• **What the task requires**:
Would you restate each entry word for word, omitting the pictures?

[Revision tracking records]
++++++++++

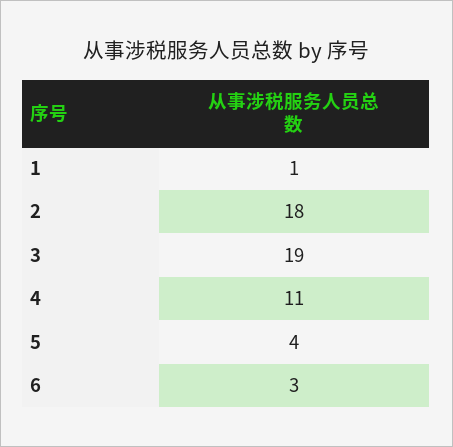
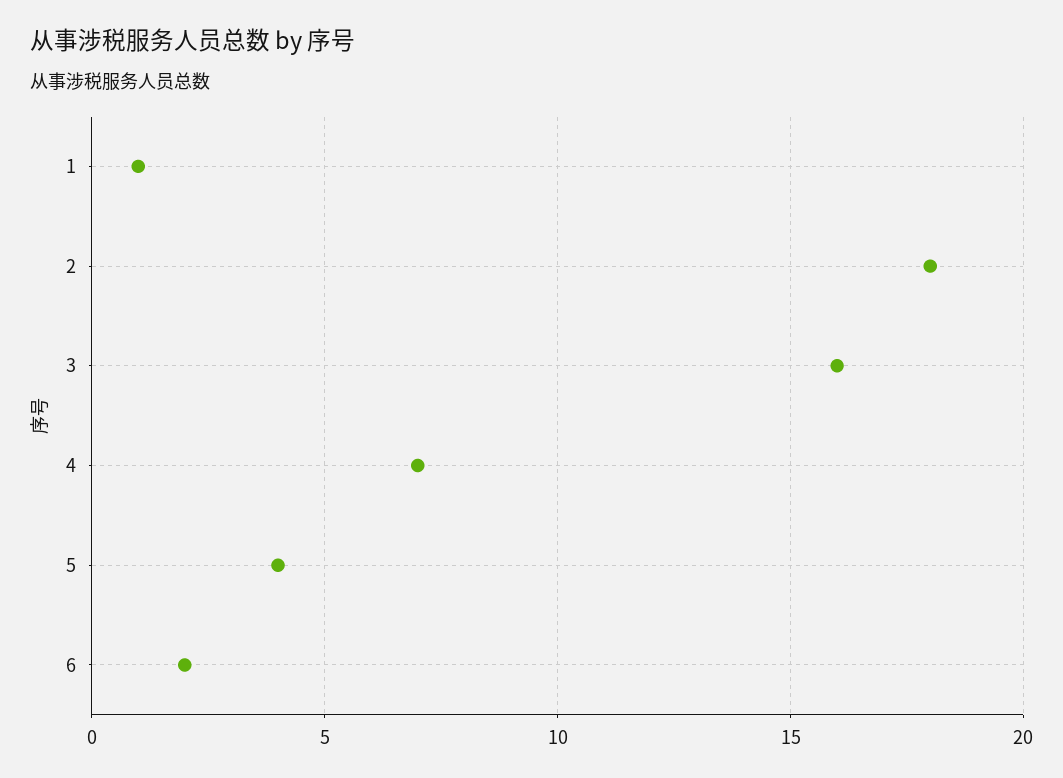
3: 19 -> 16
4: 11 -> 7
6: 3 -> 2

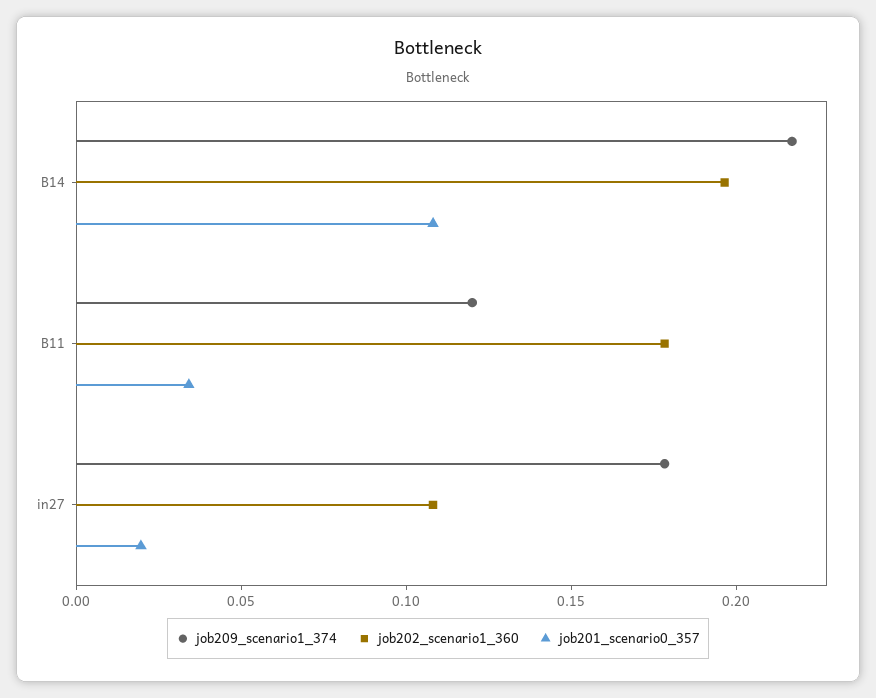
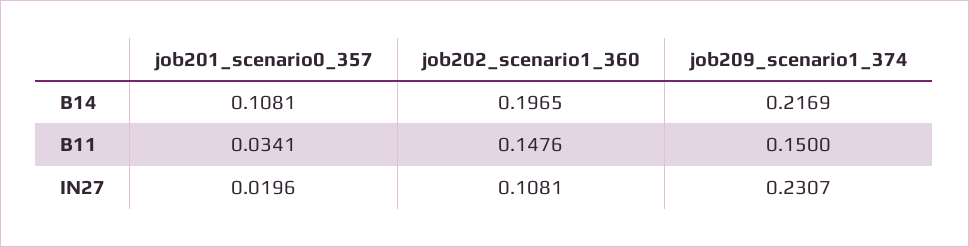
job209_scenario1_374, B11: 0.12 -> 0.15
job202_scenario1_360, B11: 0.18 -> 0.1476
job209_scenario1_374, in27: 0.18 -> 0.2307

++++++++++

• **Solution to this task**:
3: 19 -> 16
4: 11 -> 7
6: 3 -> 2

job209_scenario1_374, B11: 0.12 -> 0.15
job202_scenario1_360, B11: 0.18 -> 0.1476
job209_scenario1_374, in27: 0.18 -> 0.2307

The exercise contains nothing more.